- Opening Delimiter -
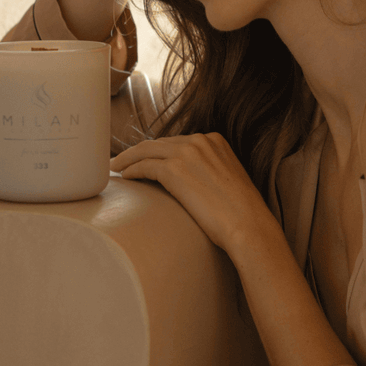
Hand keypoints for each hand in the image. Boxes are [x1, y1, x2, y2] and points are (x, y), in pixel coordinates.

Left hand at [110, 133, 277, 254]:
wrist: (248, 225)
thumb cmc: (241, 213)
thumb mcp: (228, 180)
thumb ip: (209, 171)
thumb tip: (193, 182)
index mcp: (215, 140)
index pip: (177, 142)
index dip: (158, 150)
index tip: (145, 157)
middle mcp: (200, 141)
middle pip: (159, 143)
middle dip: (139, 151)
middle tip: (122, 161)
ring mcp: (187, 153)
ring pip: (146, 150)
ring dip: (128, 158)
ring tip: (117, 167)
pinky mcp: (175, 170)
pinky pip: (144, 165)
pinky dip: (131, 170)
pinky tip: (125, 177)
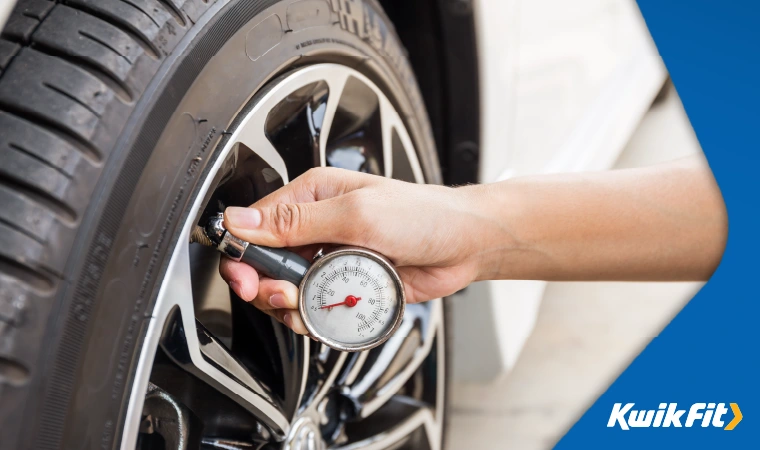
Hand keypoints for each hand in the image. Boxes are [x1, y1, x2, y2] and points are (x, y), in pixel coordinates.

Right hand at [219, 167, 488, 333]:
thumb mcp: (356, 213)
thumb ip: (297, 221)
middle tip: (283, 295)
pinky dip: (315, 316)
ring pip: (287, 290)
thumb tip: (242, 220)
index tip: (247, 278)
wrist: (464, 244)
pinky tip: (327, 314)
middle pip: (266, 264)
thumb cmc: (422, 215)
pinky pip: (315, 306)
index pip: (255, 225)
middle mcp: (316, 227)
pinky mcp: (345, 284)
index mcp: (312, 197)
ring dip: (291, 305)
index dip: (243, 255)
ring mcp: (330, 258)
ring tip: (308, 305)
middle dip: (267, 285)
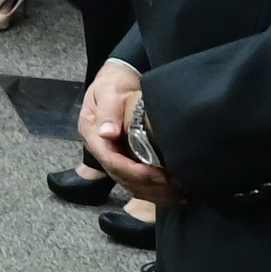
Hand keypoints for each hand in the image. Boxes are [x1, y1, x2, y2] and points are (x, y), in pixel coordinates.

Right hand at [79, 60, 182, 205]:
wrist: (119, 77)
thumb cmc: (114, 82)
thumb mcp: (110, 91)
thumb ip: (109, 111)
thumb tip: (107, 133)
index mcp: (92, 133)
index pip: (111, 161)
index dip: (134, 172)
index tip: (159, 176)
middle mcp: (100, 148)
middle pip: (121, 176)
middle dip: (148, 186)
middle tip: (175, 188)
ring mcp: (111, 154)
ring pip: (129, 183)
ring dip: (153, 192)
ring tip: (178, 194)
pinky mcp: (124, 157)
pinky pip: (136, 181)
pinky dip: (153, 189)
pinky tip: (172, 192)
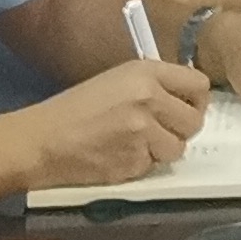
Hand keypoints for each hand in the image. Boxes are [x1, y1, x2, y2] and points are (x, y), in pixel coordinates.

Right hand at [23, 58, 208, 184]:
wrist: (41, 140)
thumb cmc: (76, 107)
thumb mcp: (117, 80)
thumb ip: (154, 85)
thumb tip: (187, 100)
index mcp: (146, 73)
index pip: (199, 85)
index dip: (196, 100)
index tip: (185, 108)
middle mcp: (149, 100)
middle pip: (194, 121)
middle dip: (181, 129)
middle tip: (160, 131)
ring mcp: (142, 133)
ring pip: (177, 148)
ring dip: (161, 150)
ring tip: (134, 143)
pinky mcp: (133, 162)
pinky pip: (153, 166)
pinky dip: (140, 164)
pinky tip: (117, 155)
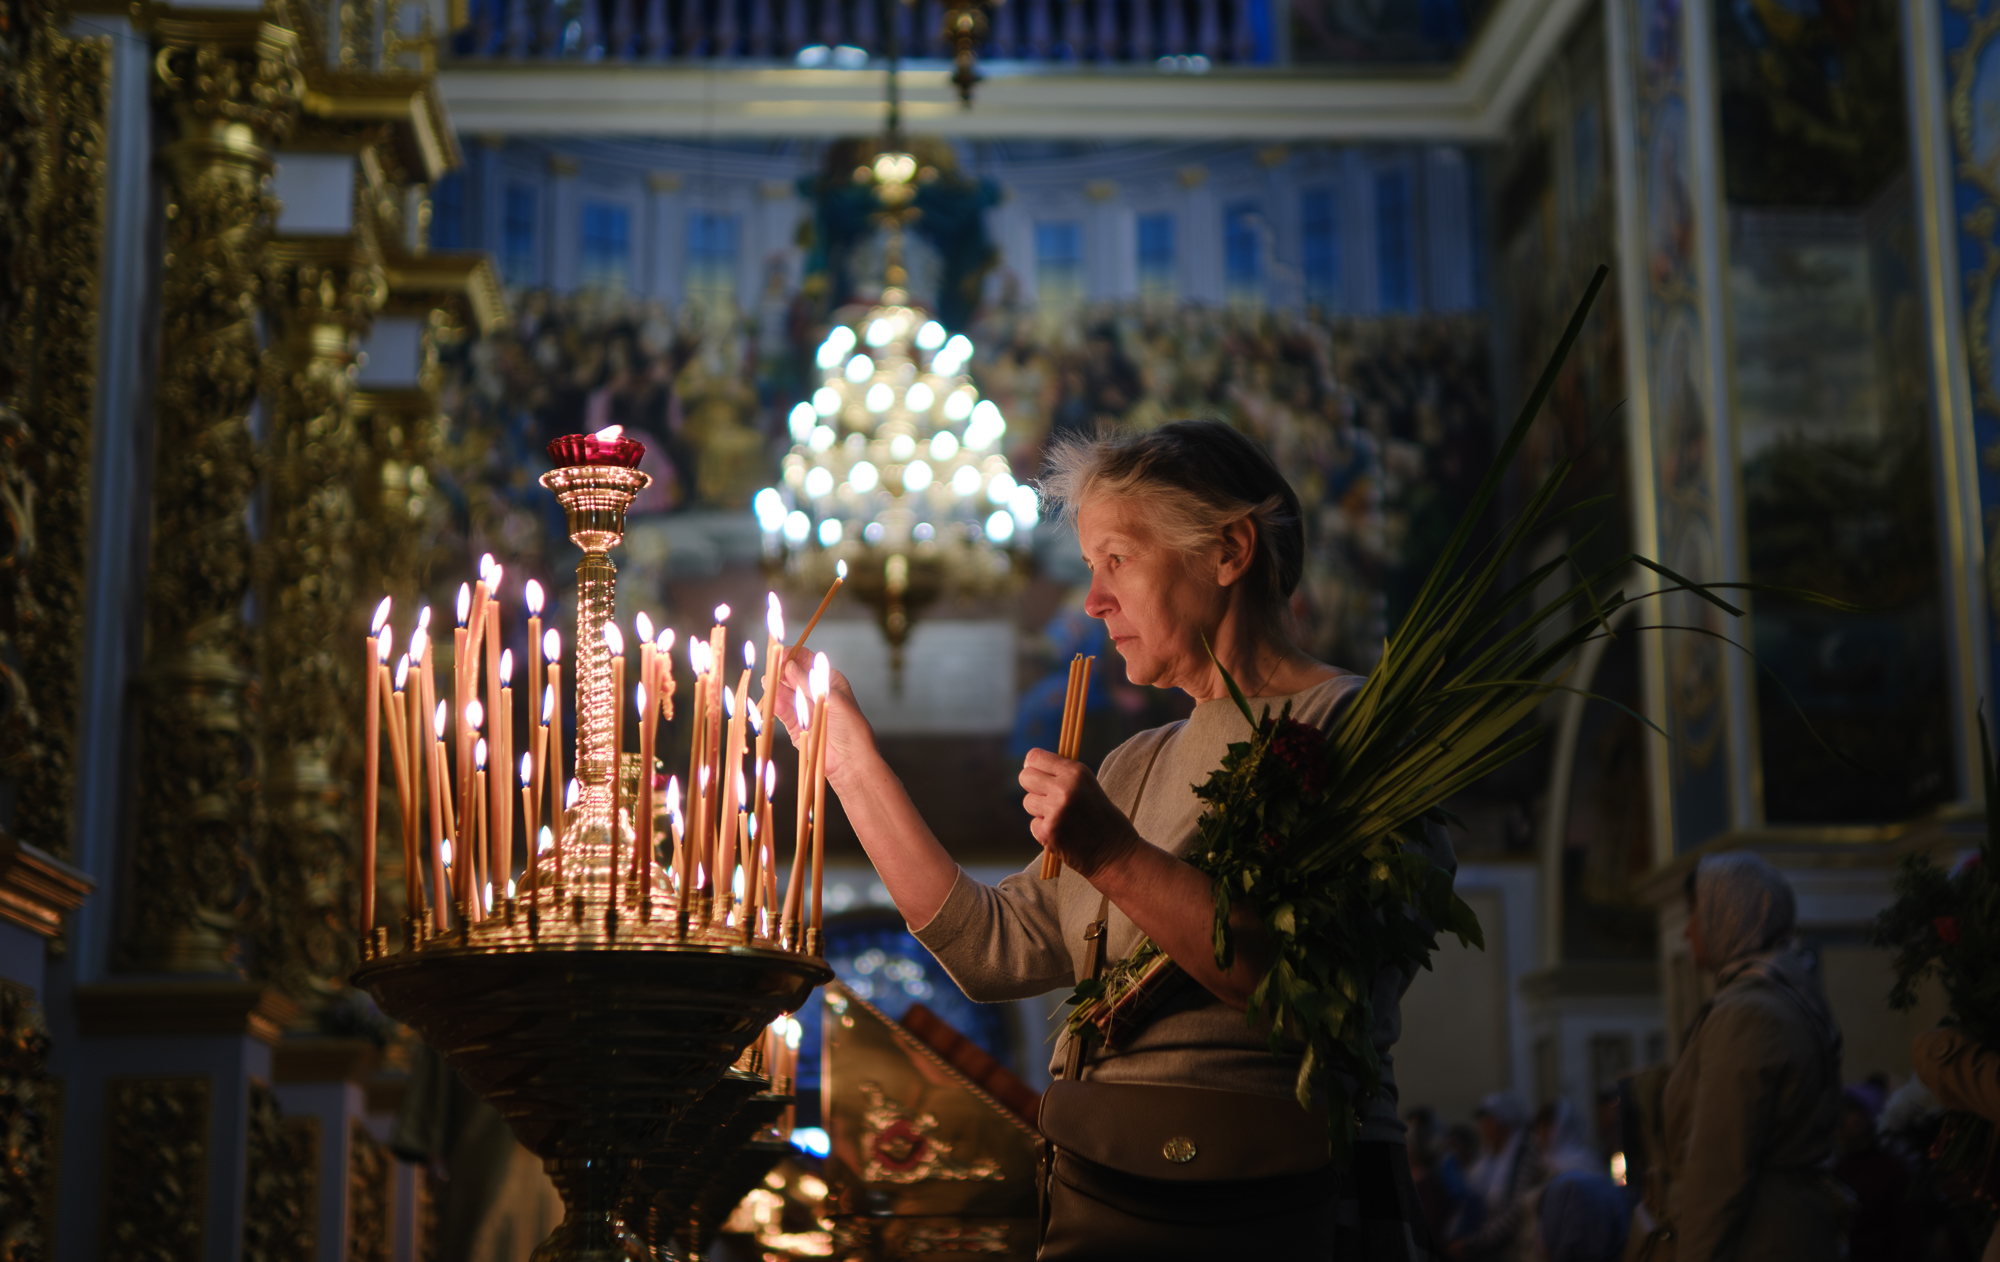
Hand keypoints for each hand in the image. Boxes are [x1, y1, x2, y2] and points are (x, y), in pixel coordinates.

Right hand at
- Closing Delimiter -
▸ Task to complete: Please return all of the material above exactly, minus any pictures.

▸ Output:
Hand keypoints for each hand in the image. Boxes are [x1, y1, x2, y2] and points are (x, y), in pixel coordinates.

Left hand at [110, 133, 277, 254]:
wrist: (248, 225)
thumb cmc: (241, 213)
thumb mcp: (228, 180)
thumb ip: (209, 171)
thumb tip: (193, 182)
index mcp: (215, 140)
index pip: (177, 142)
index dip: (158, 150)
index tip: (145, 157)
middle mcp: (200, 141)
middle pip: (159, 143)
middle dip: (139, 151)
middle tip: (122, 161)
ring mcp: (187, 153)
ring pip: (146, 150)
ring dip: (128, 158)
ring tip: (117, 167)
pinky mcp: (175, 170)
pinky pip: (144, 165)
pinky dip: (131, 170)
pinky tip: (125, 177)
Hand keypoints for each hand in the image. Boxes are [x1, y1, x2, y2] and points are (x, y), in pixel coordinates.

Right hand at [219, 167, 488, 333]:
thumb mcp: (356, 213)
thumb ip: (297, 221)
middle tip: (283, 295)
pinky dip: (315, 316)
ring pip: (287, 290)
thumb tip: (242, 220)
index tip: (247, 278)
wrist: (464, 244)
pinky tip: (327, 314)
middle pip: (266, 264)
thumb cmc: (422, 215)
pinky pip: (315, 306)
index pip: (255, 225)
middle mcp: (316, 227)
pinky mcp: (345, 284)
index mcp: (312, 197)
ring dip: (291, 305)
index dip: (243, 255)
ring mcp: (330, 258)
ring tip: (308, 305)
middle dip: (267, 285)
Hand keypoints for each hand in the image. Boxes are [x1, y1, x2, y2] and points are (x, y), in pixel coordinates.

Right hand at [79, 60, 182, 205]:
wrist: (119, 77)
thumb cmc: (114, 82)
thumb mcp: (110, 91)
thumb ip: (109, 111)
thumb tip: (107, 133)
index mcp: (92, 133)
index pip: (111, 161)
index dip: (134, 172)
index tip: (159, 176)
middle mcp: (100, 148)
middle pip: (121, 176)
middle dip: (148, 186)
middle tip: (175, 188)
ring mcp: (111, 154)
ring pip: (129, 183)
ring dip: (153, 192)
ring tip: (178, 194)
pinky mcp: (124, 157)
pinky pip: (136, 181)
pinky dip: (153, 189)
pinky tip: (172, 192)
Hand keypoints for each hand in the image. Boxes are [x1, y1, x2, y2] and points are (x, y), in pixel coordinates.

Right hand at [23, 58, 208, 184]:
wrist: (41, 140)
thumb cmc: (76, 107)
thumb mcp: (117, 80)
thumb ip: (154, 85)
thumb tip: (187, 100)
index mcp: (146, 73)
index pip: (199, 85)
index dip: (196, 100)
index tip: (185, 108)
middle mcp: (149, 100)
middle pip: (194, 121)
middle dip: (181, 129)
middle tip: (160, 131)
ring mcp: (142, 133)
ring pip: (177, 148)
ring dip: (161, 150)
ring tip: (134, 143)
pinky mcp: (133, 162)
pinky pip: (153, 166)
pinky dip: (140, 164)
pinky tip: (117, 155)
Hand keypoints for each hand in the image. Boxes are [x1, y1, x2, y2] and points are (x, y), in pixel coordinates.

Right hand at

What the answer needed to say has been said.